Twin Cities indie-rockers Tapes N' Tapes played a secret unannounced show at the Turf Club in St. Paul last night to preview songs from Walk It Off, their first disc since the Internet-driven buzz around 2005's The Loon catapulted them from well-respected locals to a full-fledged buzz band. Their second full-length record, Walk will be released in April and was produced by Dave Fridmann, who's worked with Flaming Lips, Weezer, and Low, among others. Here's a few photos from the show and a brief report:
About half of the new songs were first played live in October at a TnT show at Triple Rock Social Club across town, but the rest were debuted last night. (They were all new to me anyway, since I missed the Triple Rock show.) Because of that I don't want to make any definitive judgments on their quality; this kind of show is good for a taste, but shouldn't be considered the full course. (Besides, I usually don't like to review new music until I've heard it at least three times, and also at least a quarter of my attention last night was focused on the tangential point of the pinched nerve in my back that makes me feel like my leg is on fire, and whether I should get a cane to walk around with until I get better, and if so whether it would be more important for that cane to come with a sword hidden inside it or a hollow space where I can keep whiskey.) At any rate, the new Tapes songs are pretty clearly moving somewhat away from the quirky jangliness of The Loon toward a more intense, harder-rocking sound. I'm not sure if that's a good thing; I didn't hear anything that grabbed me with the immediacy of "Insistor" or "Cowbell" from The Loon. But there were still a lot of interesting angles in what I heard, and I'm guessing that hearing the disc itself will bring that out even further; Tapes have always been a better-in-the-studio band for me. The live version of "Hang Them All" made good use of Josh Grier's nervous-energy, slightly off-kilter vocal delivery, which reminds me of David Byrne circa More Songs About Buildings And Food, but I think it came off to better effect in the studio version (which you can hear an mp3 of at the blog Gorilla vs. Bear).
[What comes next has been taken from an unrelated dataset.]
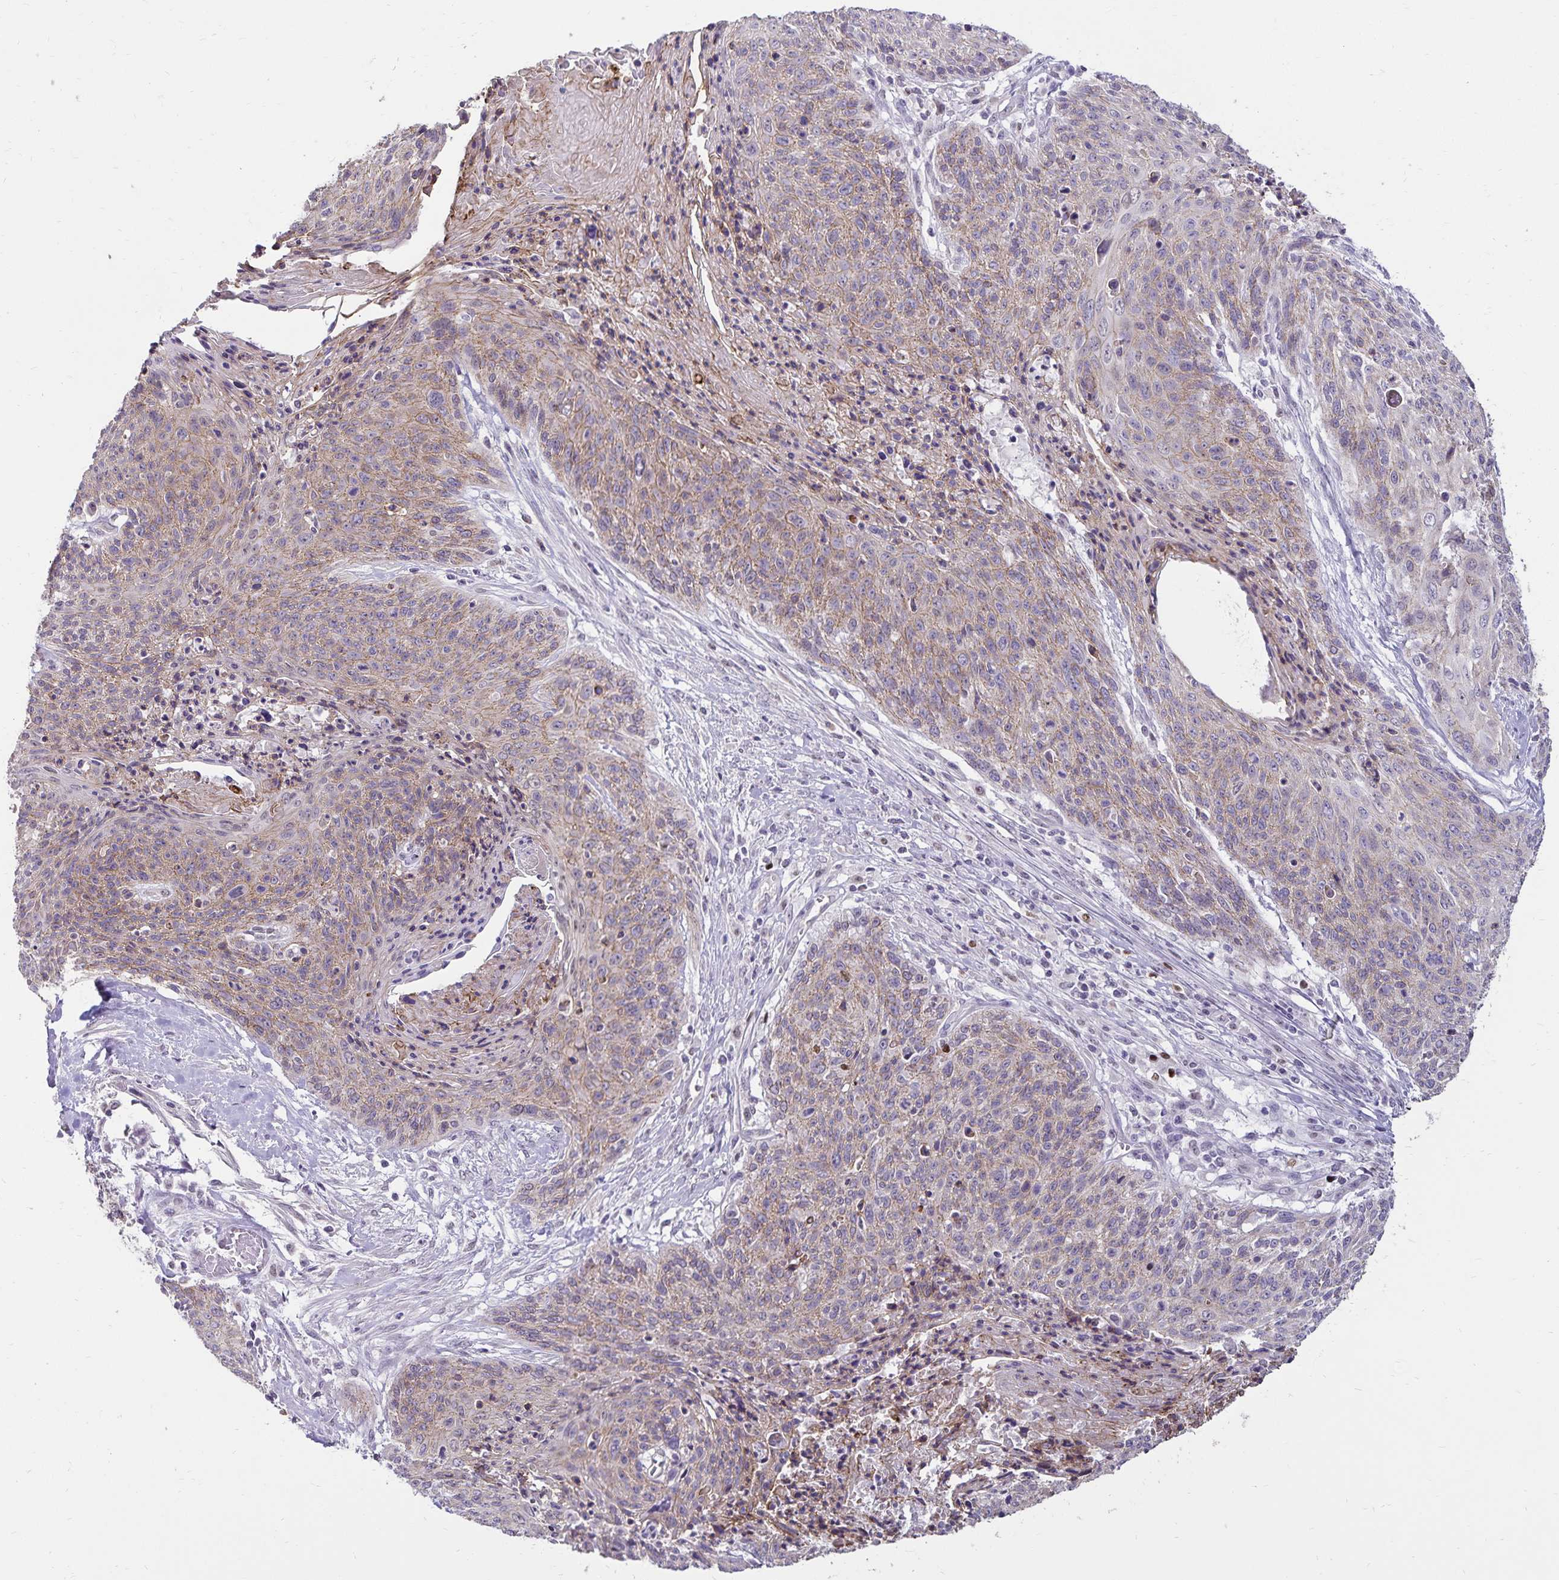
{"staining": {"intensity": "weak", "quantity": ">75%", "location": "cytoplasmic/membranous"}, "tissue": "cervical cancer", "cell_type": "Tumor cells", "image_type": "cancer", "snomed": [{"axis": "morphology", "description": "Squamous cell carcinoma, NOS"}, {"axis": "topography", "description": "Cervix"}], "caption": "Cervical squamous cell carcinoma stained with a brown dye exhibits weak cytoplasmic/membranous positive staining in approximately >75% of tumor cells.", "gene": "POLB", "patient": {"sex": "female", "age": 45}}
I'd give the live show a "B," but I'm looking forward to hearing the full CD more than ever now, which I guess is really the point.
Some more photos from the show:
Singer, guitarist and songwriter Josh Grier:
Drummer Matt Kretzman and bassist Erik Appelwick:
The opening acts were two of my favorite Minneapolis bands, Vampire Hands and The Blind Shake.
Vampire Hands have a heavy psychedelic vibe, a little like Syd Barrett backed by the Stooges, with dual vocalists trading off between a spacey falsetto and a punky rasp, and a pair of drummers that both attack with relentless energy. They've got a new disc out next month called Me & You Cherry Red.
The Blind Shake are a punk power trio fronted by two brothers, Jim and Mike Blaha. They made a terrific collaborative record with criminally unknown underground guitarist Michael Yonkers last year called Carbohydrates Hydrocarbons. On their own, they create a furious, squalling wall of noise.